Edward Burger: What we mean by the flow of ideas is the realisation that there is no idea that sits in a vacuum, that every idea evolved from previous ideas and every idea will actually lead to another idea.
Why is it so important? Well, first of all, to realise that every idea came from something actually makes the current idea that you are trying to understand or the current scenario or the current situation or the current, you know, business strategy that much easier to understand and that much better to appreciate.
Now, that being said, there is another side to this coin, which is looking forward. You know, most people in the professional world, when they have a new idea it’s a cause for celebration but of course the kind of thinking that Mike and I are trying to provoke here is one where the habit is you see a new idea and now you don’t celebrate but in fact that’s the time when you roll up your sleeves and get to work. What else can we do with it? How can we extend it? How can we exploit it? How can we generalise it? How can we use it better for our purposes? How can we do something new with it that we haven’t done before? That’s a mindset, that’s a habit that we can think about that actually will allow us to move forward.
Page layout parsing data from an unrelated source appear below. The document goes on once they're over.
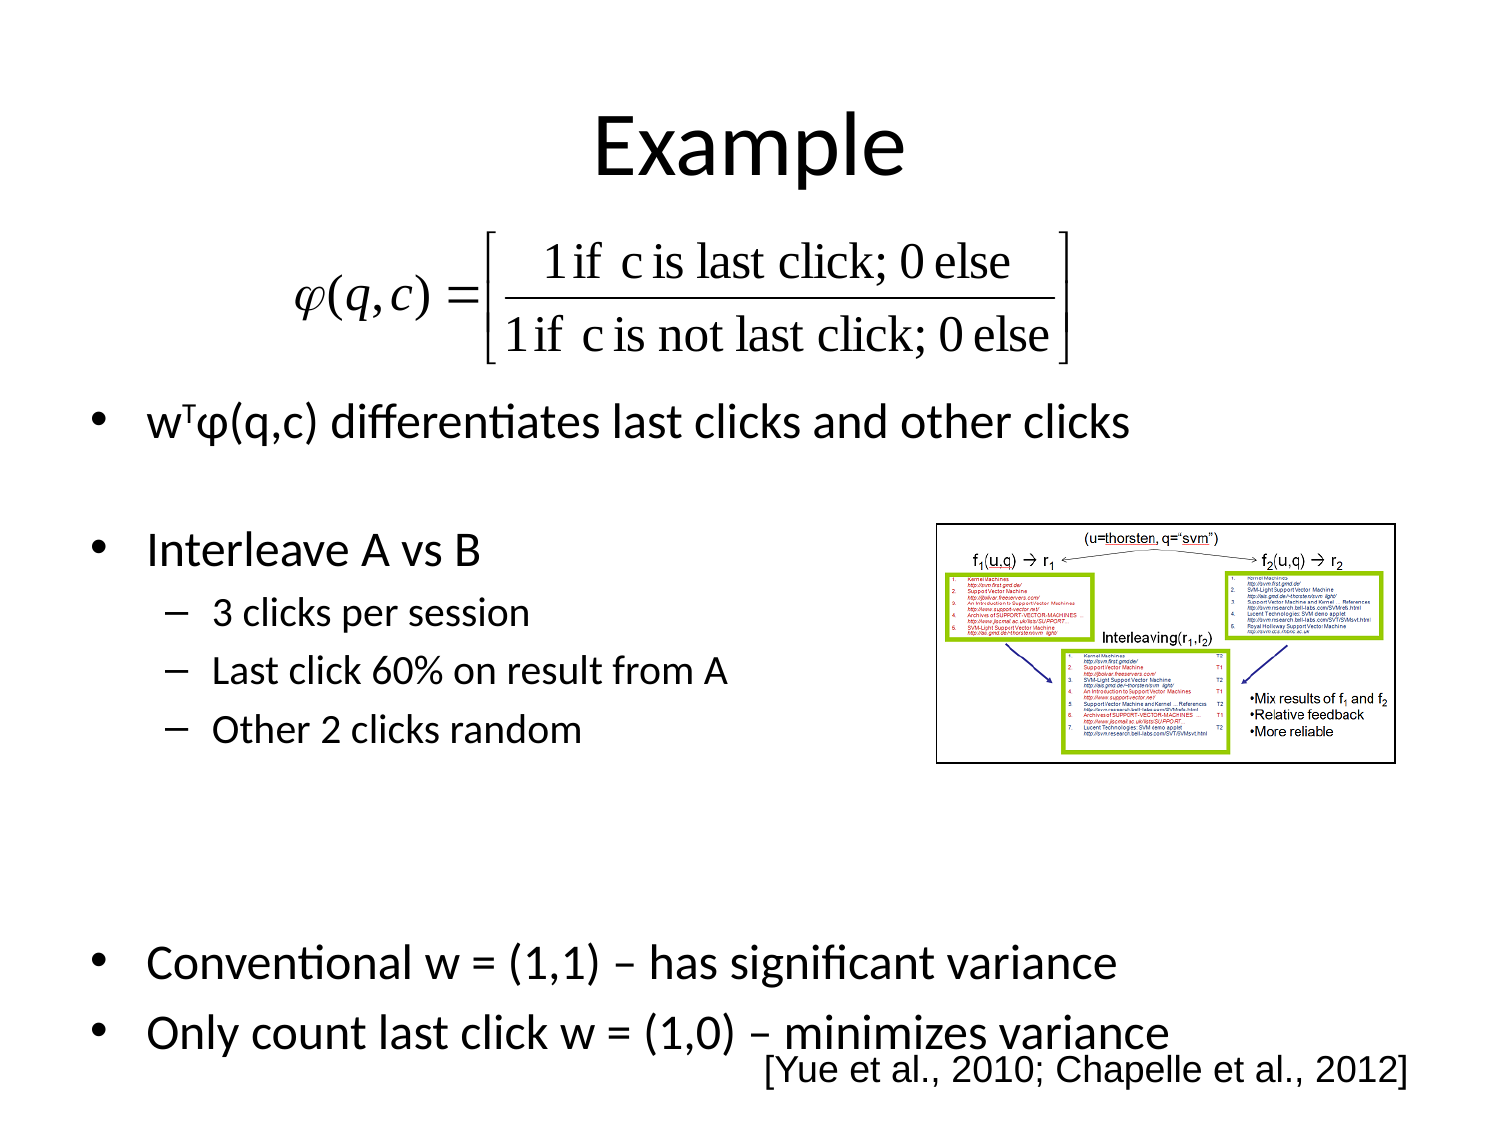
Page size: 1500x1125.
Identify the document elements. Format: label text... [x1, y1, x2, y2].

text_box [Yue et al., 2010; Chapelle et al., 2012] [749, 1037, 1425, 1098]
title Example [75, 45, 1425, 233]
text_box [287, 220, 1090, 376]
list wTφ(q,c) differentiates last clicks and other clicks Interleave A vs B 3 clicks per session Last click 60% on result from A Other 2 clicks random Conventional w = (1,1) – has significant variance Only count last click w = (1,0) – minimizes variance [75, 262, 1425, 1005]
picture [937, 524, 1395, 763]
Female interviewer: The fifth and final element of effective thinking is change. Can you talk us through what this means?
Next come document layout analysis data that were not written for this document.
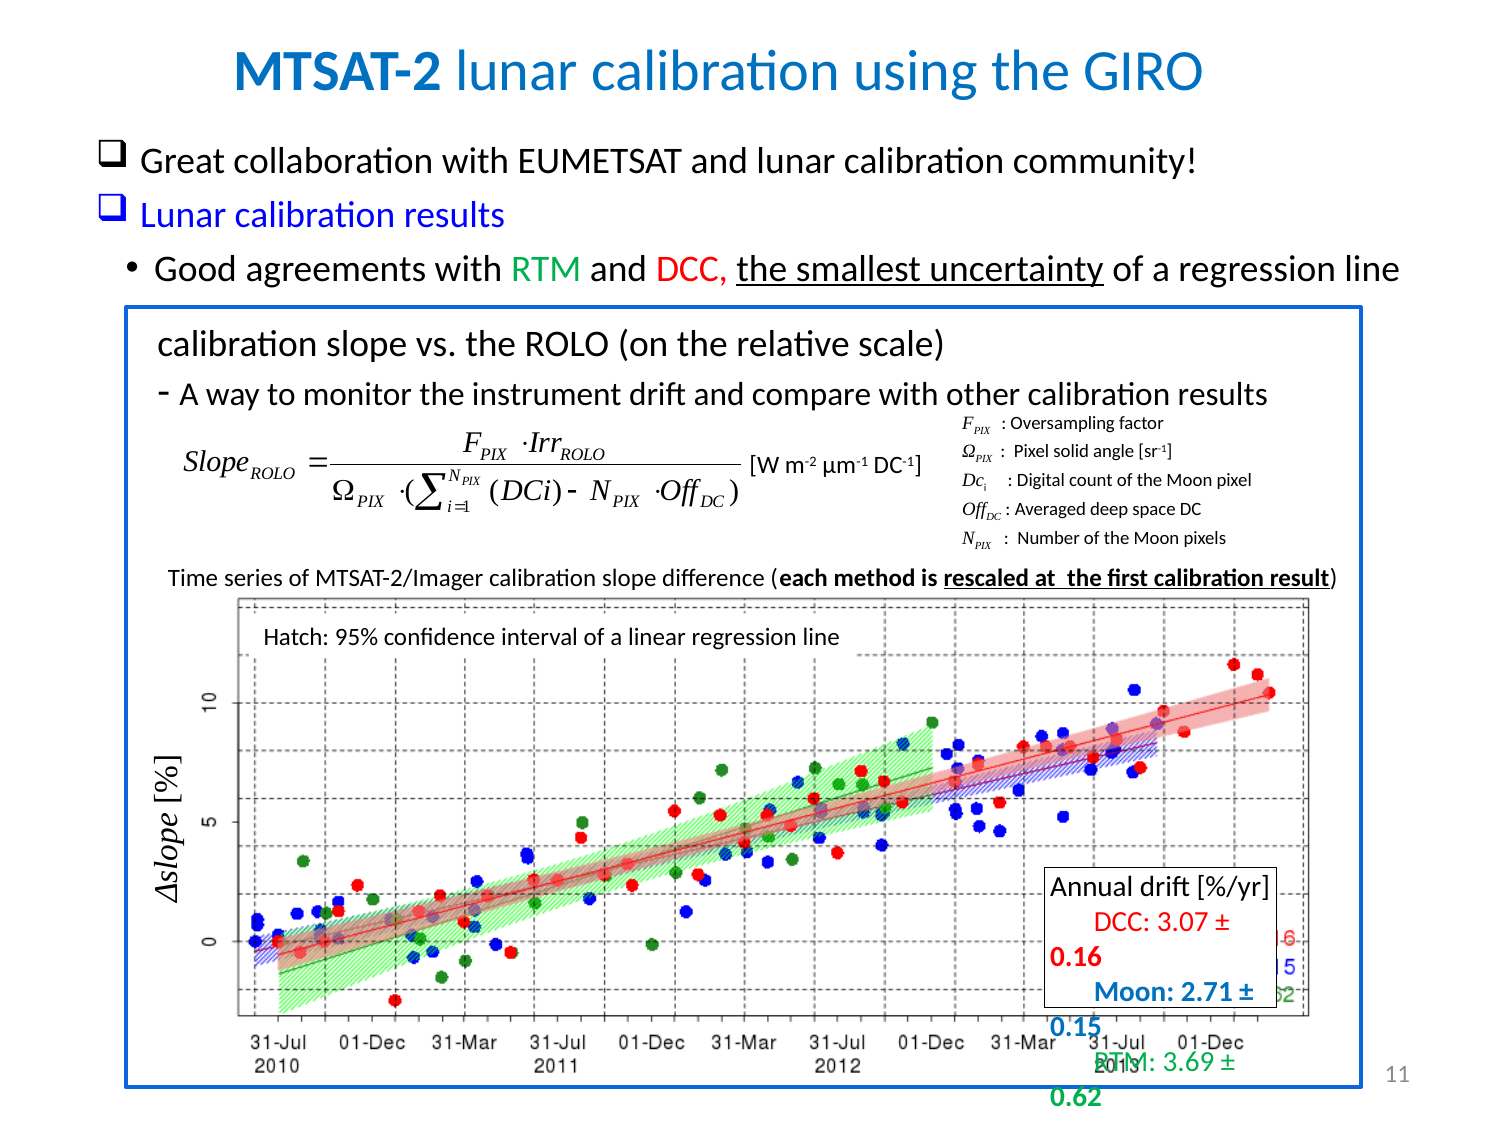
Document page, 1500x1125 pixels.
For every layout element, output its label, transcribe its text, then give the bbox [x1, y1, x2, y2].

text_box Great collaboration with EUMETSAT and lunar calibration community! Lunar calibration results Good agreements with RTM and DCC, the smallest uncertainty of a regression line [81, 119, 1416, 297]
picture [194, 590, 1312, 1082]
text_box Time series of MTSAT-2/Imager calibration slope difference (each method is rescaled at the first calibration result) [133, 553, 1372, 599]
title calibration slope vs. the ROLO (on the relative scale) - A way to monitor the instrument drift and compare with other calibration results [142, 311, 1375, 436]
text_box 11 [1074, 1042, 1425, 1103]
text_box Δslope [%] [136, 739, 189, 918]
text_box [124, 305, 1363, 1089]
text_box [178, 423, 747, 520]
text_box [W m-2 µm-1 DC-1] [751, 441, 938, 487]
text_box MTSAT-2 lunar calibration using the GIRO [218, 24, 1388, 119]
text_box FPIX : Oversampling factor ΩPIX : Pixel solid angle [sr-1] Dci : Digital count of the Moon pixel OffDC : Averaged deep space DC NPIX : Number of the Moon pixels [947, 400, 1302, 560]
Michael Starbird: The fifth element of change says that by adopting the strategies, the understanding deep way that making mistakes on a regular basis, the raising questions so that you’re focusing your attention appropriately and by seeing that there’s a flow of ideas that came from some place and are going places. By adopting the strategies and constantly turning to those, you will inevitably be more successful, you will inevitably come up with creative ideas; you will inevitably see opportunities and seize them. The outcome is inevitable from a change. You are doing something different, not doing the same thing harder.
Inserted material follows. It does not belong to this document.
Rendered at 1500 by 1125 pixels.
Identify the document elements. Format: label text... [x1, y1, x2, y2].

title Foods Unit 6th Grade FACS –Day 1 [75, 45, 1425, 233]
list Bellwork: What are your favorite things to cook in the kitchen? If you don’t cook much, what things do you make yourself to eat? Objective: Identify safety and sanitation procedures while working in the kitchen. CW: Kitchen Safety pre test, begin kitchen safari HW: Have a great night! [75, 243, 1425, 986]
Female interviewer: What kind of changes should leaders and managers be able to make after reading the book and putting your ideas into practice?
Edward Burger: The book is a very personal book in that what you get out of it is really what you put into it and how much, you know, effort you exhort. I think some people are going to resonate with some of the elements more than others. It seems in our experience that universally the most interesting one to people is the failure one and the fact that in each of the chapters, in each of the five elements that we offer, we actually offer action items: deliberate things to do that will provoke thinking. If you make these action items and habits part of how you work in your everyday life, you will actually come up with new ideas. That’s just a fact. And just reading it through and putting it away and letting dust collect will not change anyone. It’s when they decide they want to be a different, better person and they use these prompts, these thought-provoking prompts to actually allow them to flourish, that is when, in fact, leaders and managers will be able to see the real fruit of what’s out there and their real total possibility to be innovative and creative and to inspire that amongst their team.
Female interviewer: Thank you for listening to our interview with Edward Burger and Michael Starbird on The Five Elements of Effective Thinking.